▸ **ABOUT THIS TASK**: Repeat the records word for word.

- - - - - - -

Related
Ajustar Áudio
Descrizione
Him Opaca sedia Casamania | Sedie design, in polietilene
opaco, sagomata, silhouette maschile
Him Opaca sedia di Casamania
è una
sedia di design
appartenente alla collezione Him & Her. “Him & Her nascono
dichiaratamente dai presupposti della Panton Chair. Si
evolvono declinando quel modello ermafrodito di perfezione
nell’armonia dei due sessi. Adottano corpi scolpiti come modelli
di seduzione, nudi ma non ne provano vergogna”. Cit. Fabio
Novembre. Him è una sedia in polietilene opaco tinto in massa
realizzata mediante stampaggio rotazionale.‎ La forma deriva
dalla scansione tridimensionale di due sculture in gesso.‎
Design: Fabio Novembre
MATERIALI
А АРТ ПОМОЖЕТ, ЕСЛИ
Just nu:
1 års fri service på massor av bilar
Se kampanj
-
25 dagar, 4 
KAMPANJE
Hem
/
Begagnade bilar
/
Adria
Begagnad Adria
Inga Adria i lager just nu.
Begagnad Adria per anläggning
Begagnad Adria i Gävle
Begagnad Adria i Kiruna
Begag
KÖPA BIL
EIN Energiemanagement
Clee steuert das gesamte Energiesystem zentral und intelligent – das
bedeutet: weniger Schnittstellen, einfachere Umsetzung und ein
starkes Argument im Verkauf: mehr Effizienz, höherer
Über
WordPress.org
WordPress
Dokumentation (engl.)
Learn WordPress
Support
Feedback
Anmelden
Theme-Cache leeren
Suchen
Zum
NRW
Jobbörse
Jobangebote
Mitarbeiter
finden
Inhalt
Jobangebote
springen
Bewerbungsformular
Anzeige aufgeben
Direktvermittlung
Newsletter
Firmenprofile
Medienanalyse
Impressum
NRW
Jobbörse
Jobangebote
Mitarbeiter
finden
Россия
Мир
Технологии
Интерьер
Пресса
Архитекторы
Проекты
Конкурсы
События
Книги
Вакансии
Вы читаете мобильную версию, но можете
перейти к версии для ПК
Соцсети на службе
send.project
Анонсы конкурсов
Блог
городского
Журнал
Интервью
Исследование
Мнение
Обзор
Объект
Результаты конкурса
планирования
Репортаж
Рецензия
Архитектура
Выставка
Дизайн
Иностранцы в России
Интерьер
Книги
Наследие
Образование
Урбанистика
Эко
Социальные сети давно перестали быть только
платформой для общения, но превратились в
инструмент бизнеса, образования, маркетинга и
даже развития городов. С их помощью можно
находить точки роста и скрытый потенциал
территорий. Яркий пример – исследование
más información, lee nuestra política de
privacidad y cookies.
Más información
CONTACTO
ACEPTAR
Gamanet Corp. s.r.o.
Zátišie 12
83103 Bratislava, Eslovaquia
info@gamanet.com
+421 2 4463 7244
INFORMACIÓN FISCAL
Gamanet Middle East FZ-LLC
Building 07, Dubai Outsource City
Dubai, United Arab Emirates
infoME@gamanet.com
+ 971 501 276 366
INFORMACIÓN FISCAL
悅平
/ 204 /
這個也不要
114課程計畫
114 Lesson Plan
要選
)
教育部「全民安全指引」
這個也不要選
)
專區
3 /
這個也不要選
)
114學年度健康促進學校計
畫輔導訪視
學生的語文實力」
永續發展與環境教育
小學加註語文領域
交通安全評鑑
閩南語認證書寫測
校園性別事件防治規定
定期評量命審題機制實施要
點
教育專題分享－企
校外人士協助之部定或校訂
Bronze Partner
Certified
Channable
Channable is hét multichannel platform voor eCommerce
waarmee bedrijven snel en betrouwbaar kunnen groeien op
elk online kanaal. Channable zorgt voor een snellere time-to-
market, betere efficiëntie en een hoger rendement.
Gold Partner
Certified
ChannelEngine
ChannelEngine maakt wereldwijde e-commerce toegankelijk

- - - - - - -

▸ **ANSWER AREA**:
Related
Ajustar Áudio
Descrizione
Him Opaca sedia Casamania | Sedie design, in polietilene
opaco, sagomata, silhouette maschile
Him Opaca sedia di Casamania
è una
sedia di design
appartenente alla collezione Him & Her. “Him & Her nascono
dichiaratamente dai presupposti della Panton Chair. Si
evolvono declinando quel modello ermafrodito di perfezione
nell’armonia dei due sessi. Adottano corpi scolpiti come modelli
di seduzione, nudi ma non ne provano vergogna”. Cit. Fabio
Novembre. Him è una sedia in polietilene opaco tinto in massa
realizzata mediante stampaggio rotazionale.‎ La forma deriva
dalla scansione tridimensionale di due sculture in gesso.‎
Design: Fabio Novembre
MATERIALI
А АРТ ПОМОЖЕТ, ЕСЛИ
Just nu:
1 års fri service på massor av bilar
Se kampanj
-
25 dagar, 4 
KAMPANJE
Hem
/
Begagnade bilar
/
Adria
Begagnad Adria
Inga Adria i lager just nu.
Begagnad Adria per anläggning
Begagnad Adria i Gävle
Begagnad Adria i Kiruna
Begag
KÖPA BIL
EIN Energiemanagement
Clee steuert das gesamte Energiesystem zentral und intelligent – das
bedeutet: weniger Schnittstellen, einfachere Umsetzung und ein
starkes Argument im Verkauf: mehr Effizienz, höherer
Über
WordPress.org
WordPress
Dokumentation (engl.)
Learn WordPress
Support
Feedback
Anmelden
Theme-Cache leeren
Suchen
Zum
NRW
Jobbörse
Jobangebote
Mitarbeiter
finden
Inhalt
Jobangebote
springen
Bewerbungsformular
Anzeige aufgeben
Direktvermittlung
Newsletter
Firmenprofile
Medienanalyse
Impressum
NRW
Jobbörse
Jobangebote
Mitarbeiter
finden
Россия
Мир
Технологии
Интерьер
Пресса
Архитекторы
Проекты
Конкурсы
События
Книги
Вакансии
Вы читаете мобильную версию, но можете
перейти к версии для ПК
Соцсети на службе
send.project
Анонсы конкурсов
Блог
городского
Журнал
Интервью
Исследование
Мнение
Обзор
Объект
Результаты конкурса
планирования
Репортаж
Рецензия
Архитектура
Выставка
Дизайн
Иностранцы в России
Интерьер
Книги
Наследие
Образование
Урбанистика
Эко
Социальные сети давно перестали быть только
платформой для общения, но превратились в
инструмент бизнеса, образования, маркетинга и
даже развития городов. С их помощью можно
находить точки роста и скрытый потенциал
территорий. Яркий пример – исследование
más información, lee nuestra política de
privacidad y cookies.
Más información
CONTACTO
ACEPTAR
Gamanet Corp. s.r.o.
Zátišie 12
83103 Bratislava, Eslovaquia
info@gamanet.com
+421 2 4463 7244
INFORMACIÓN FISCAL
Gamanet Middle East FZ-LLC
Building 07, Dubai Outsource City
Dubai, United Arab Emirates
infoME@gamanet.com
+ 971 501 276 366
INFORMACIÓN FISCAL
悅平
/ 204 /
這個也不要
114課程計畫
114 Lesson Plan
要選
)
教育部「全民安全指引」
這個也不要選
)
專區
3 /
這個也不要選
)
114學年度健康促進學校計
畫輔導訪視
學生的語文實力」
永續發展與環境教育
小學加註語文領域
交通安全評鑑
閩南語認證書寫測
校園性別事件防治規定
定期評量命審題機制實施要
點
教育專題分享－企
校外人士協助之部定或校訂
Bronze Partner
Certified
Channable
Channable is hét multichannel platform voor eCommerce
waarmee bedrijven snel en betrouwbaar kunnen groeien op
elk online kanaal. Channable zorgt voor een snellere time-to-
market, betere efficiëntie en een hoger rendement.
Gold Partner
Certified
ChannelEngine
ChannelEngine maakt wereldwijde e-commerce toegankelijk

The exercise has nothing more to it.